Fubo administration has made it clear from the start that they see gamification and streaming as going hand in hand on the identical platform, and the variety of dissenting voices is getting slimmer and slimmer. It’s now virtually a common consensus that gamification boosts engagement. Even DraftKings itself has change into the accomplice of DISH Community’s Sling TV, and its competitor FanDuel is already partially owned by Fox Company (FOX) (FOXA).

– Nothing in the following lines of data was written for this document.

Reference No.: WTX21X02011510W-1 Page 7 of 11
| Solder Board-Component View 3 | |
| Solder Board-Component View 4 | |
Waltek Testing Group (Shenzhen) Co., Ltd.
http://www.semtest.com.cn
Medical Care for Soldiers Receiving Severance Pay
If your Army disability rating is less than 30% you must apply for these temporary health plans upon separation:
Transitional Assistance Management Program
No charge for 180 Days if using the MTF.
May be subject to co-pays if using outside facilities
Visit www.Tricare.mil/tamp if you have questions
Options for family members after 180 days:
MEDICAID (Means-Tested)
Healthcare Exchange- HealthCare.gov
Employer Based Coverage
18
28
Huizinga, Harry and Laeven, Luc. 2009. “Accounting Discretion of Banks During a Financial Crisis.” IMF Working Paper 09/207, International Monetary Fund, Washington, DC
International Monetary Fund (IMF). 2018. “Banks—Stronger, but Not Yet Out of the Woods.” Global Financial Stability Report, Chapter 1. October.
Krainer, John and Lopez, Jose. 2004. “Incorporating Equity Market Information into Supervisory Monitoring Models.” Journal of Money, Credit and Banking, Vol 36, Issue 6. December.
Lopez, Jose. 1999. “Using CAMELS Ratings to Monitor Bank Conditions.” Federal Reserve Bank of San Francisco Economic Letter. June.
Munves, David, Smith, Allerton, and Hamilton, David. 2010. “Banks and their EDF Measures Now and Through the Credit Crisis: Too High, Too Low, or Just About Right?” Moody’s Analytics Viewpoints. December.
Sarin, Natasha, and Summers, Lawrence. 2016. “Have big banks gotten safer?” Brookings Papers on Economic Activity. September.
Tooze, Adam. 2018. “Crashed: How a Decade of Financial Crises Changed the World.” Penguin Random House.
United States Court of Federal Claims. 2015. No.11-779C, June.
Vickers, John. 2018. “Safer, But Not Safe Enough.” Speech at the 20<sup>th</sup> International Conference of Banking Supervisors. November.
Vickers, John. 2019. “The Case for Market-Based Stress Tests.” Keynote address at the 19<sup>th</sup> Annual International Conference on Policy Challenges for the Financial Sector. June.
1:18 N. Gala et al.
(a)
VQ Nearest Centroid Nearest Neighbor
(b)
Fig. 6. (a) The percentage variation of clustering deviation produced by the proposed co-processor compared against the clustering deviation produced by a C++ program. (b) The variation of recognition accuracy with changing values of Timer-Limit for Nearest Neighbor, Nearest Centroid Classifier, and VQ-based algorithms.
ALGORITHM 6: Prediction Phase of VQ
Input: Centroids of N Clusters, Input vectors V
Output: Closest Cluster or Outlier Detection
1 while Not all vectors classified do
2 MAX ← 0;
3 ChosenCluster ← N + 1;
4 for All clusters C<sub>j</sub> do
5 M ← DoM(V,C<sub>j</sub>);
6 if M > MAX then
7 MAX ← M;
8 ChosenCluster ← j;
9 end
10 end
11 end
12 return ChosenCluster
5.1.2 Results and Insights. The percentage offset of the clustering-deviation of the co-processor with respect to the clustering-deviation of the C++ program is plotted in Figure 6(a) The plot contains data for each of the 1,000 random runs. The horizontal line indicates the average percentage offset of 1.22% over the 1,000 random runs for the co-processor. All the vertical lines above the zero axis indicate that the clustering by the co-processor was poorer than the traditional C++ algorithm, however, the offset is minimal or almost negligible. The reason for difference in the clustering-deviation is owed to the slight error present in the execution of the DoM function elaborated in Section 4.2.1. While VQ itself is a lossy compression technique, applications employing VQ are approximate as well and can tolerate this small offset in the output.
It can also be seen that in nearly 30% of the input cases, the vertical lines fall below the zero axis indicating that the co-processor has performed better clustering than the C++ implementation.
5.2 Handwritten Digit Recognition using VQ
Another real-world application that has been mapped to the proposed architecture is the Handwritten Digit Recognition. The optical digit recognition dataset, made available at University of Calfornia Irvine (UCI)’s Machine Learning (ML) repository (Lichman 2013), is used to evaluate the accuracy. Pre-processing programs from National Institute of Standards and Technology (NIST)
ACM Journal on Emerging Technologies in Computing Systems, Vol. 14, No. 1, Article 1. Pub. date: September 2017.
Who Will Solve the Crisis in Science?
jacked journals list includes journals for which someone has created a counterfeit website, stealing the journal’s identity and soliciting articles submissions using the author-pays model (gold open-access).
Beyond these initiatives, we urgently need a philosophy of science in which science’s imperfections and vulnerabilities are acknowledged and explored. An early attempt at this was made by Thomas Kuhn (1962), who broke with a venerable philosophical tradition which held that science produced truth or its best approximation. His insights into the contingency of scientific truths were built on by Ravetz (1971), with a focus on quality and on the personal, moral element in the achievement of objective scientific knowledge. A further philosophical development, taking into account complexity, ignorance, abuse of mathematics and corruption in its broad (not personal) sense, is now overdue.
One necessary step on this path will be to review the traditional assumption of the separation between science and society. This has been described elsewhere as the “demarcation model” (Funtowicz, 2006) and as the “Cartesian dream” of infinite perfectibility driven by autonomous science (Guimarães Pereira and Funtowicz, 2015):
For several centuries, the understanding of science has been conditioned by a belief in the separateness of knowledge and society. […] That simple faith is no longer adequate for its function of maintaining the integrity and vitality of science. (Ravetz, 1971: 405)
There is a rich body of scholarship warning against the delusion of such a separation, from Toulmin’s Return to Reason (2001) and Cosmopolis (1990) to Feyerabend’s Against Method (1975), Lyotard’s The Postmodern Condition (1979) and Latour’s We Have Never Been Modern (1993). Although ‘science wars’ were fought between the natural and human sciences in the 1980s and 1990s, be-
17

Which means any acquirer is more likely to come from the ranks of media firms. And but, most of them appear to agree with fuboTV that it’s cheaper and higher to repeat DraftKings than to purchase it. Not simply fuboTV however Disney’s ESPN and just about everyone seems to be seeking to construct a sportsbook, not purchase one.
Funding Abstract
It’s getting tougher and tougher to defend my $7.5 billion income projection, and I’ve tried to not waste time right here by doing so. However I’m not so positive revenue within the {industry} goes to shoot up practically as quick as income. Whereas I agree DraftKings has a big addressable market in entrance of it, the asymmetrical nature of its relationship with its key companions makes me query whether or not it could extract sufficient revenue to be thought of undervalued, even at this a lot lower cost.
I’ve determined to carry off on any purchases for now.